OTTAWA -- Canada's spy agencies should destroy the data trails of innocent people they incidentally collect during terrorism investigations once the actual targets have been cleared of suspicion, say Canada's privacy watchdogs.

The declaration Tuesday from privacy commissioners across the country came after a judge recently ruled the Canadian Security Intelligence Service violated the law by keeping potentially revealing electronic data about people who were not under investigation.

The message was part of a joint submission signed by federal, provincial and territorial privacy czars that urged the Trudeau government to strengthen protection of personal information as it revamps the national security regime.

Rather than expand state powers and reduce individual rights, it is time to beef up legal standards and oversight to prevent repetition of mistakes, said federal privacy commissioner Daniel Therrien, flanked at a news conference by counterparts Brian Beamish from Ontario and Jean Chartier of Quebec.

They urged the government to learn lessons from the information-sharing blunders that led to the overseas torture of Maher Arar following 9/11 and the current uproar over surveillance of journalists in Quebec.

"National security agencies have an important and difficult mandate in protecting all Canadians from terrorist threats and we believe they generally strive to do their work in a way that respects human rights," says the submission.

"But history has shown us that serious human rights abuses can occur, not only abroad but in Canada, in the name of national security."

Just last month a Federal Court judge said CSIS broke the law by holding on to electronic data, over a 10-year period, about people who were not considered a danger to national security.

CSIS processed the data beginning in 2006 through its Operational Data Analysis Centre to produce intelligence that can disclose intimate details about individuals.

The improperly retained material was metadata -- information associated with a communication, such as a telephone number or email address, but not the message itself. Therrien's office says metadata must be handled with care because it can reveal medical conditions, religious beliefs and sexual orientation, among other personal traits.

The data is believed to have included digital trails related to friends or family members who knew targets of surveillance, but were not themselves under investigation.

CSIS says sifting through metadata can help identify patterns of movement, communication, behaviours, significant trends and links that are not otherwise apparent.

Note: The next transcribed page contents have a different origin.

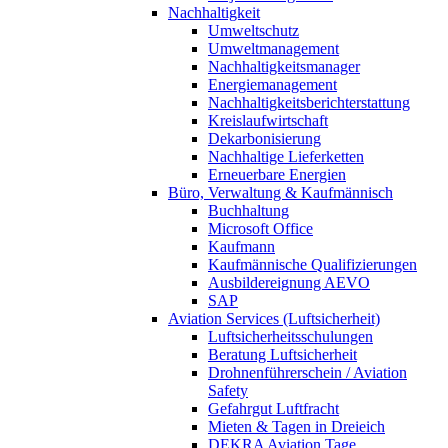
Nachhaltigkeit
Umweltschutz
Umweltmanagement
Nachhaltigkeitsmanager
Energiemanagement
Nachhaltigkeitsberichterstattung
Kreislaufwirtschaft
Dekarbonisierung
Nachhaltige Lieferketten
Erneuerbare Energien
Büro, Verwaltung & Kaufmännisch
Buchhaltung
Microsoft Office
Kaufmann
Kaufmännische Qualifizierungen
Ausbildereignung AEVO
SAP
Aviation Services (Luftsicherheit)
Luftsicherheitsschulungen
Beratung Luftsicherheit
Drohnenführerschein / Aviation
Safety
Gefahrgut Luftfracht
Mieten & Tagen in Dreieich
DEKRA Aviation Tage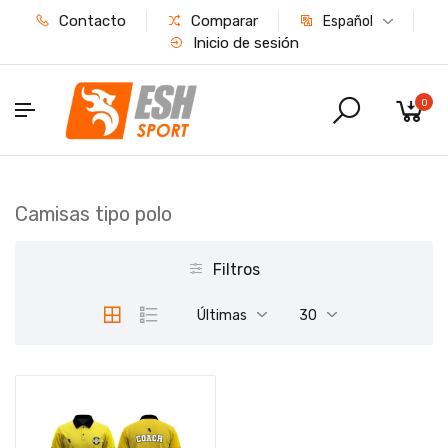
Contacto
Comparar
Español
Inicio de sesión
0
Camisas tipo polo
Filtros
Últimas
30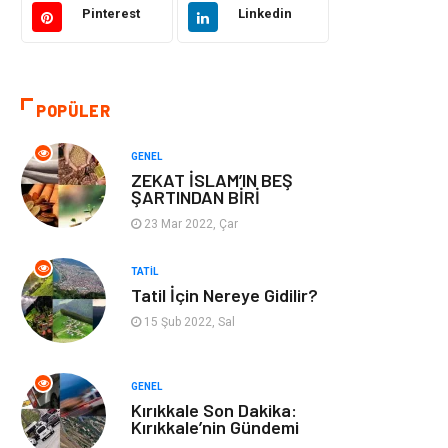
Pinterest
Linkedin
Aksesuar
Emlak
Organizasyon
Kültür Sanat
POPÜLER
Spor
Gıda
GENEL
ZEKAT İSLAM’IN BEŞ
Bebek Giyim
Mobilya
ŞARTINDAN BİRİ
23 Mar 2022, Çar
Enerji Tasarrufu
TATIL
Tatil İçin Nereye Gidilir?
15 Şub 2022, Sal
GENEL
Kırıkkale Son Dakika:
Kırıkkale’nin Gündemi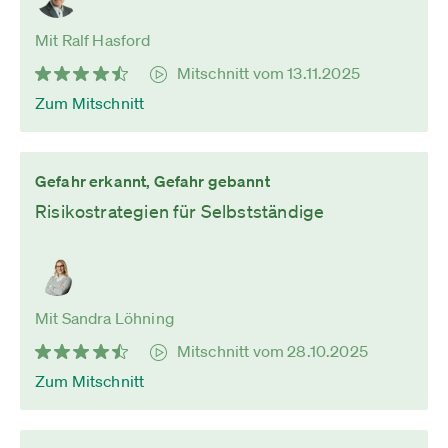
Mit Ralf Hasford
Mitschnitt vom 13.11.2025
Zum Mitschnitt
Gefahr erkannt, Gefahr gebannt
Risikostrategien für Selbstständige
Mit Sandra Löhning
Mitschnitt vom 28.10.2025
Zum Mitschnitt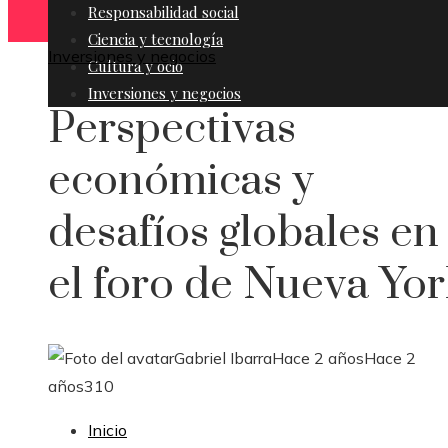
Responsabilidad social
Ciencia y tecnología
Inversiones y negocios
Cultura y ocio
Inversiones y negocios
Perspectivas
económicas y
desafíos globales en
el foro de Nueva Yor
Gabriel Ibarra
Hace 2 años
Hace 2
años
310
Inicio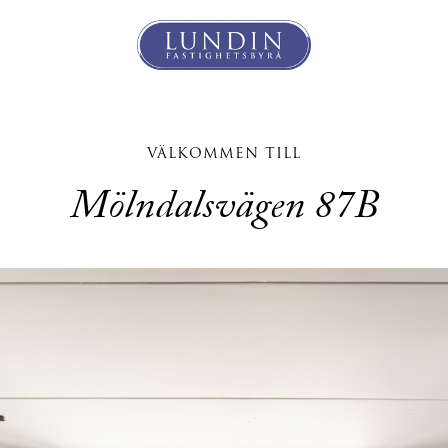
VÄLKOMMEN TILL
Mölndalsvägen 87B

The law should be changed to ensure such incidental information is discarded once those under investigation "have been cleared of any suspected terrorist activities," the privacy commissioners' submission says.

Other recommendations:

-- Consider technical solutions to encryption, which would allow police legal access to specific locked devices rather than a new law providing broad authority to see encoded communications;

-- Set clear rules to prevent international information sharing from resulting in serious human-rights abuses and violations of Canada's obligations;

-- Ensure all federal institutions with a national security role are subject to expert, independent oversight;

-- Require government agencies involved in law enforcement to report on the requests they make for information from telecommunications firms and others.

Public Safety Minister Ralph Goodale said Tuesday the joint submission would help the government redraft security policy.

"We have two critical objectives to achieve: No. 1, keep Canadians safe, and at the same time ... make sure that Canadian rights and freedoms are respected, along with the open, generous and inclusive nature of our democratic society."